Task brief - Would you return the records below character for character, without any images?

+++ Extracted material

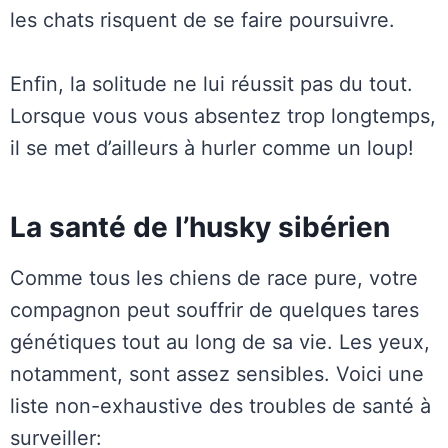
les chats risquent de se faire poursuivre.
Enfin, la solitude ne lui réussit pas du tout.
Lorsque vous vous absentez trop longtemps,
il se met d’ailleurs à hurler comme un loup!
La santé de l’husky sibérien
Comme tous les chiens de race pure, votre
compagnon peut souffrir de quelques tares
génétiques tout au long de sa vie. Les yeux,
notamment, sont assez sensibles. Voici une
liste non-exhaustive des troubles de santé à
surveiller:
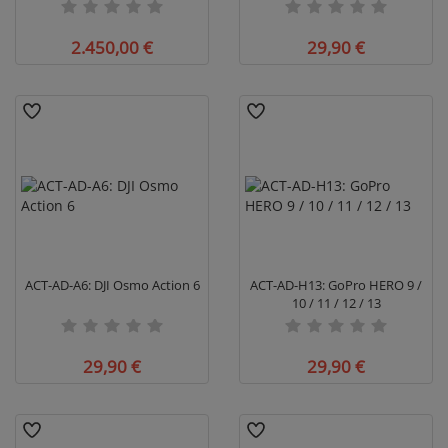
Version
2.450,00 €
29,90 €
ACT-AD-A6: DJI Osmo Action 6
ACT-AD-H13: GoPro HERO 9 /
10 / 11 / 12 / 13
29,90 €
29,90 €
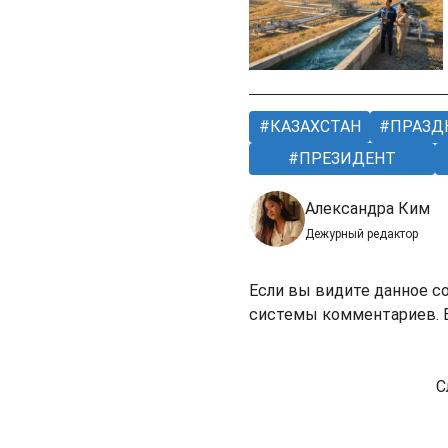
КАЗАХСТАН
ПРАЗД
ПРЕЗИДЕНТ
Александра Ким
Дежурный редактор
Если вы видите данное с
системы комментариев. В
С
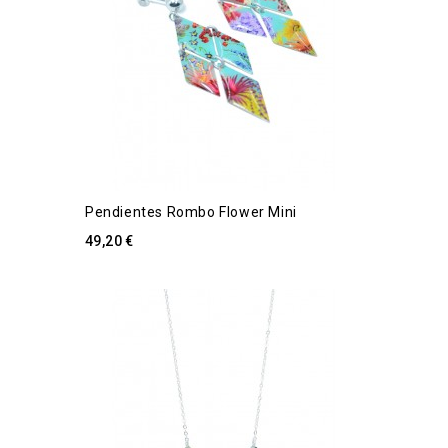
Pendientes Rombo Flower Mini
49,20 €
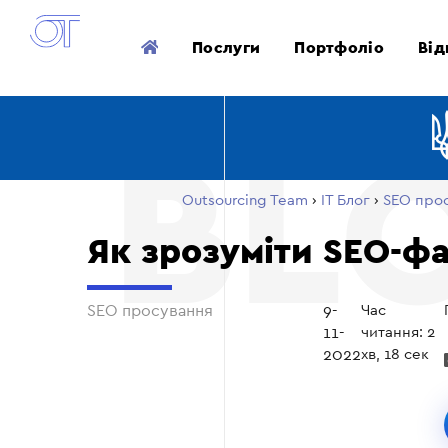
Послуги
Портфоліо
Від
Outsourcing Team
›
ІТ Блог
›
SEO про
Як зрозуміти SEO-фа
SEO просування
9-
Час
11-
читання: 2
2022
хв, 18 сек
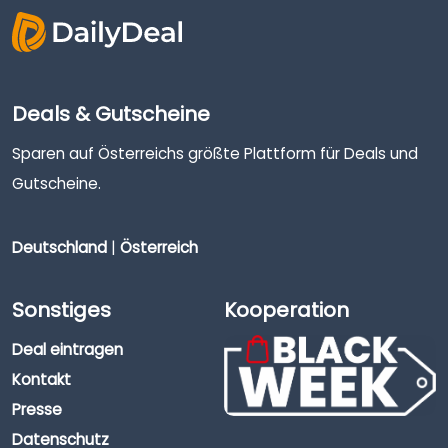
Deals & Gutscheine
Sparen auf Österreichs größte Plattform für Deals und
Gutscheine.
Deutschland
|
Österreich
Sonstiges
Kooperation
Deal eintragen
Kontakt
Presse
Datenschutz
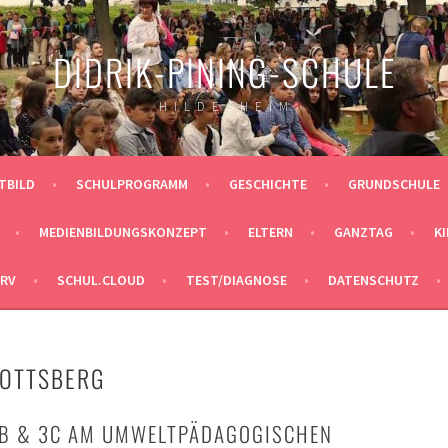
DIDRIK-PINING-SCHULE
H I L D E S H E I M
ITBILD
SCHULPROGRAMM
GESCHICHTE
GRUNDSCHULE
MEDIENBILDUNGSKONZEPT
ELTERN
GANZTAG
K
ERV
SCHUL.CLOUD
TEST/DIAGNOSE
DATENSCHUTZ
ROTTSBERG
3B & 3C AM UMWELTPÄDAGOGISCHEN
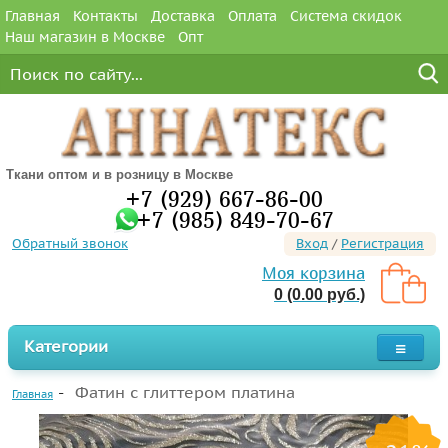
Главная
Контакты
Доставка
Оплата
Система скидок
Наш магазин в Москве
Опт
Ткани оптом и в розницу в Москве
+7 (929) 667-86-00
+7 (985) 849-70-67
Обратный звонок
Вход
/
Регистрация
Моя корзина
0 (0.00 руб.)
Категории
Фатин с глиттером платина
Главная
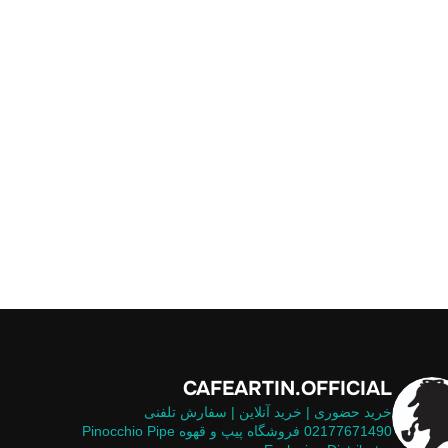
CAFEARTIN.OFFICIAL
خرید حضوری | خرید آنلاین | سفارش تلفنی
02177671490
فروشگاه پیپ و قهوه
Pinocchio Pipe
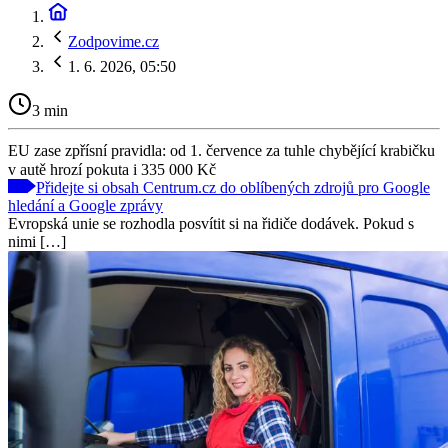
Zodpovime.cz
1. 6. 2026, 05:50
3 min
EU zase zpřísní pravidla: od 1. července za tuhle chybějící krabičku
v autě hrozí pokuta i 335 000 Kč
Přidejte si obsah Centrum.cz do oblíbených zdrojů pro Google
hledání a Google zprávy
Evropská unie se rozhodla posvítit si na řidiče dodávek. Pokud s
nimi […]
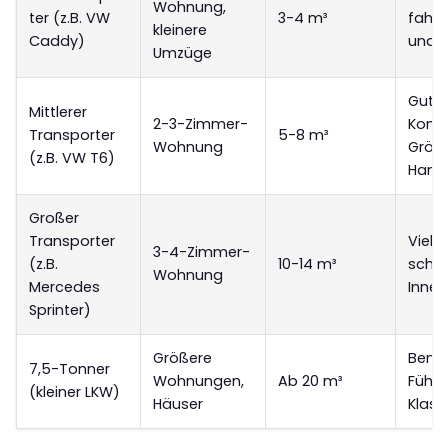
Wohnung,
ter (z.B. VW
3-4 m³
fahre
kleinere
Caddy)
und 
Umzüge
Guter
Mittlerer
2-3-Zimmer-
Komp
Transporter
5-8 m³
Wohnung
Größ
(z.B. VW T6)
Hand
Großer
Transporter
Viel P
3-4-Zimmer-
(z.B.
10-14 m³
schwi
Wohnung
Mercedes
Innen
Sprinter)
Größere
Benöt
7,5-Tonner
Wohnungen,
Ab 20 m³
Führe
(kleiner LKW)
Häuser
Klass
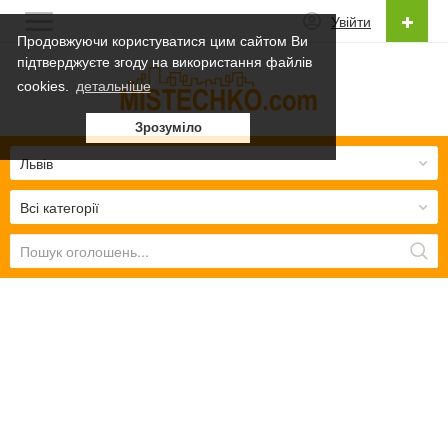
Увійти
Продовжуючи користуватися цим сайтом Ви
підтверджуєте згоду на використання файлів
Українська
cookies.
детальніше
Українська
Зрозуміло
Русский
Львів
Всі категорії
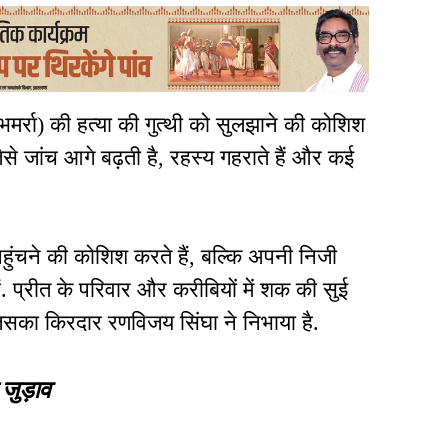
 भमर्रा) की हत्या की गुत्थी को सुलझाने की कोशिश
जैसे जांच आगे बढ़ती है, रहस्य गहराते हैं और कई
ंचने की कोशिश करते हैं, बल्कि अपनी निजी
हैं. प्रीत के परिवार और करीबियों में शक की सुई
जिसका किरदार रणविजय सिंघा ने निभाया है.
जुड़ाव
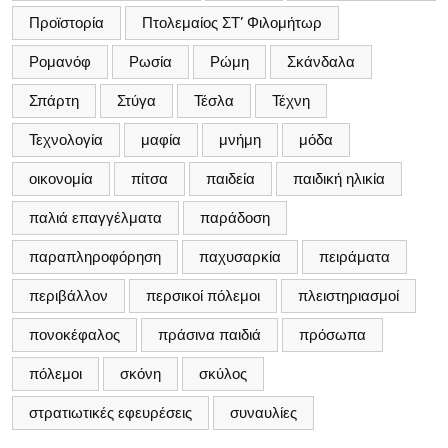
Προϊστορία
Πτολεμαίος ΣΤ’ Φιλομήτωρ
Ρομανόφ
Ρωσία
Ρώμη
Σκάνδαλα
Σπάρτη
Στύγα
Τέσλα
Τέχνη
Τεχνολογία
μαφία
μνήμη
μόδα
οικονομία
πίτσα
παιδεία
παιδική ηλικία
παλιά επαγγέλματα
παράδοση
παραπληροφόρηση
παχυσαρκία
πειράματα
περιβάλλον
περσικοί πόλεμοι
πλειστηριασμοί
πονοκέφαλος
πράσινα παιδιά
πρόσωπα
πόλεμοι
σκόνη
σκύλος
στρατιωτικές εφευρέσεις
συναυλίες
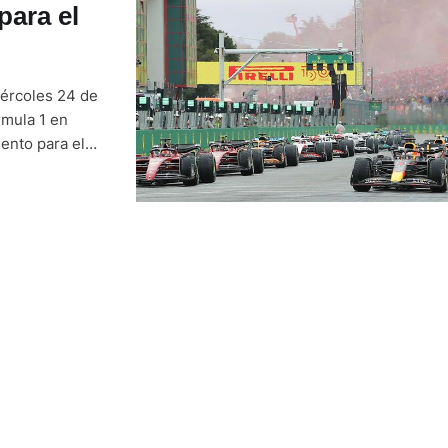
para el
iércoles 24 de
rmula 1 en
ento para el
 el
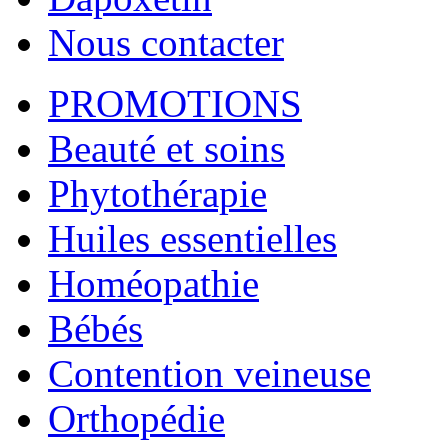
Nous contacter
PROMOTIONS
Beauté et soins
Phytothérapie
Huiles essentielles
Homéopathie
Bébés
Contention veineuse
Orthopédie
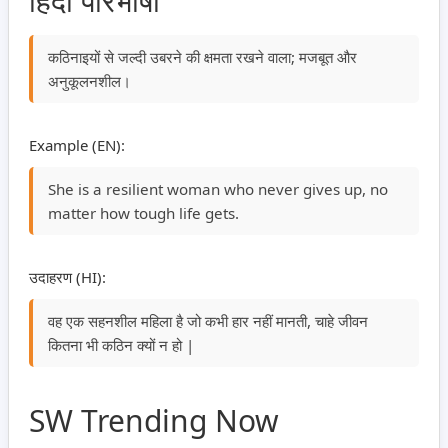
हिंदी परिभाषा
कठिनाइयों से जल्दी उबरने की क्षमता रखने वाला; मजबूत और
अनुकूलनशील।
Example (EN):
She is a resilient woman who never gives up, no
matter how tough life gets.
उदाहरण (HI):
वह एक सहनशील महिला है जो कभी हार नहीं मानती, चाहे जीवन
कितना भी कठिन क्यों न हो |
SW Trending Now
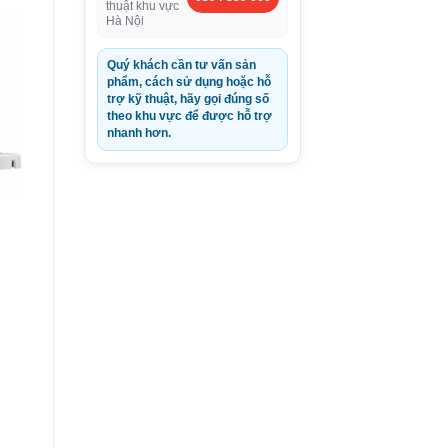
thuật khu vực
Hà Nội
Quý khách cần tư vấn sản
phẩm, cách sử dụng hoặc hỗ
trợ kỹ thuật, hãy gọi đúng số
theo khu vực để được hỗ trợ
nhanh hơn.
0VND.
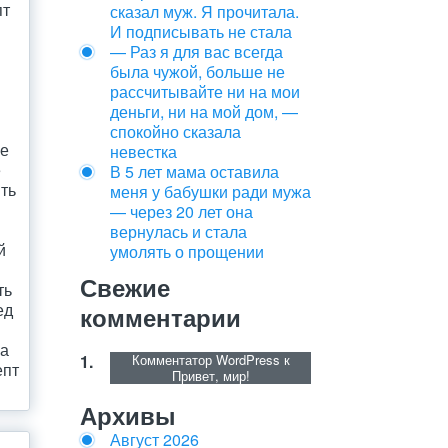
пт
сказал муж. Я прочитала.
И подписывать не стала
— Раз я для вас всегда
была чужой, больше не
рассчитывайте ни на мои
деньги, ни на мой дом, —
спокойно сказала
ие
невестка
е
В 5 лет мама оставила
ыть
меня у бабушки ради мужа
— через 20 лет она
вернулась и стала
й
умолять о прощении
Свежие
ть
ед
комментарии
на
Комментатор WordPress
к
епт
Привет, мир!
Архивы
Август 2026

++++++

Answer box -
les chats risquent de se faire poursuivre.
Enfin, la solitude ne lui réussit pas du tout.
Lorsque vous vous absentez trop longtemps,
il se met d’ailleurs à hurler comme un loup!
La santé de l’husky sibérien
Comme tous les chiens de race pure, votre
compagnon peut souffrir de quelques tares
génétiques tout au long de sa vie. Les yeux,
notamment, sont assez sensibles. Voici une
liste non-exhaustive des troubles de santé à
surveiller:
Version
2.450,00 €
29,90 €
ACT-AD-A6: DJI Osmo Action 6
ACT-AD-H13: GoPro HERO 9 /
10 / 11 / 12 / 13
29,90 €
29,90 €
КАЗАХСТАН
ПРАЗД
ПРЕЗИДЕНТ
Александра Ким
Дежурный редактор
Если вы видите данное с
системы комментариев. В
С
Pendientes Rombo Flower Mini
49,20 €
Послуги
Портфоліо
Від
Outsourcing Team
›
ІТ Блог
›
SEO про
Як зрозуміти SEO-фа
SEO просування
9-
Час
11-
читання: 2
2022
хв, 18 сек
Deals & Gutscheine
Sparen auf Österreichs größte Plattform für Deals und
Gutscheine.
Deutschland
|
Österreich
Sonstiges
Kooperation
Deal eintragen
Kontakt
Presse
Datenschutz
DIDRIK-PINING-SCHULE
H I L D E S H E I M
ITBILD
SCHULPROGRAMM
GESCHICHTE
GRUNDSCHULE
MEDIENBILDUNGSKONZEPT
ELTERN
GANZTAG
K
ERV
SCHUL.CLOUD
TEST/DIAGNOSE
DATENSCHUTZ
ROTTSBERG
3B & 3C AM UMWELTPÄDAGOGISCHEN
Главная
Контакты
Доставка
Оплата
Система скидок
Наш магазин в Москве
Опт
Ткани оптом и в розницу в Москве
+7 (929) 667-86-00
+7 (985) 849-70-67
Обратный звонок
Вход
/
Регистрация
Моя корзина
0 (0.00 руб.)
Категории
Фатин с глиттером платина
Главная
CAFEARTIN.OFFICIAL
خرید حضوری | خرید آنلاین | سفارش تلفنی
02177671490
فروشگاه پیپ و قهوه
Pinocchio Pipe
Zodpovime.cz
1. 6. 2026, 05:50
3 min
EU zase zpřísní pravidla: od 1. července za tuhle chybějící krabičku
v autě hrozí pokuta i 335 000 Kč
Přidejte si obsah Centrum.cz do oblíbených zdrojů pro Google
hledání a Google zprávy
Evropská unie se rozhodla posvítit si na řidiče dodávek. Pokud s
nimi […]
Wohnung,
ter (z.B. VW
3-4 m³
fahre
kleinere
Caddy)
und 
Umzüge
Guter
Mittlerer
2-3-Zimmer-
Komp
Transporter
5-8 m³
Wohnung
Größ
(z.B. VW T6)
Hand
Großer
Transporter
Viel P
3-4-Zimmer-
(z.B.
10-14 m³
schwi
Wohnung
Mercedes
Innen
Sprinter)
Größere
Benöt
7,5-Tonner
Wohnungen,
Ab 20 m³
Führe
(kleiner LKW)
Häuser
Klass
Увійти
Продовжуючи користуватися цим сайтом Ви
підтверджуєте згоду на використання файлів
Українська
cookies.
детальніше
Українська
Зрозуміло
Русский
Львів
Всі категорії
 भमर्रा) की हत्या की गुत्थी को सुलझाने की कोशिश
जैसे जांच आगे बढ़ती है, रहस्य गहराते हैं और कई
ंचने की कोशिश करते हैं, बल्कि अपनी निजी
हैं. प्रीत के परिवार और करीबियों में शक की सुई
जिसका किरदार रणविजय सिंघा ने निभाया है.
जुड़ाव
Προϊστορία
Πτολεμαίος ΣΤ’ Φιλομήτωρ
Ρομανόφ
Ρωσία
Ρώμη
Σκάνδαλα
Σπάρτη
Στύγα
Τέσλα
Τέχνη
Τεχνολογία
μαφία
μνήμη
μόδα
οικονομία
πίτσα
παιδεία
παιδική ηλικία
παλιά επαγγέλματα
παράδοση
παραπληροφόρηση
παχυσαρκία
πειράματα
περιβάλλον
περσικοί πόλεμοι
πλειστηριασμοί
πονοκέφαλος
πράσινα παιδιά
πρόσωπα
πόλεμοι
σκόνη
σκύλος
στρατιωτικές εφευρέσεις
συναυλίες
para el
iércoles 24 de
rmula 1 en
ento para el
 el
Nous contacter
PROMOTIONS
Beauté et soins
Phytothérapie
Huiles essentielles
Homéopathie
Bébés
Contention veineuse
Orthopédie
हिंदी परिभाषा
कठिनाइयों से जल्दी उबरने की क्षमता रखने वाला; मजबूत और
अनुकूलनशील।
Example (EN):
She is a resilient woman who never gives up, no
matter how tough life gets.
उदाहरण (HI):
वह एक सहनशील महिला है जो कभी हार नहीं मानती, चाहे जीवन
कितना भी कठिन क्यों न हो |
SW Trending Now
thuật khu vực
Hà Nội
Quý khách cần tư vấn sản
phẩm, cách sử dụng hoặc hỗ
trợ kỹ thuật, hãy gọi đúng số
theo khu vực để được hỗ trợ
nhanh hơn.
0VND.
пт
сказал муж. Я прочитала.
И подписывать не стала
— Раз я для вас всегда
была чужой, больше не
рассчитывайте ни на мои
деньги, ни на мой дом, —
спокойно сказала
ие
невестка
е
В 5 лет мама оставила
ыть
меня у бабушки ради мужа
— через 20 лет она
вернулась и стала
й
умолять о прощении
Свежие
ть
ед
комментарии
на
Комментатор WordPress
к
епт
Привет, мир!
Архивы
Август 2026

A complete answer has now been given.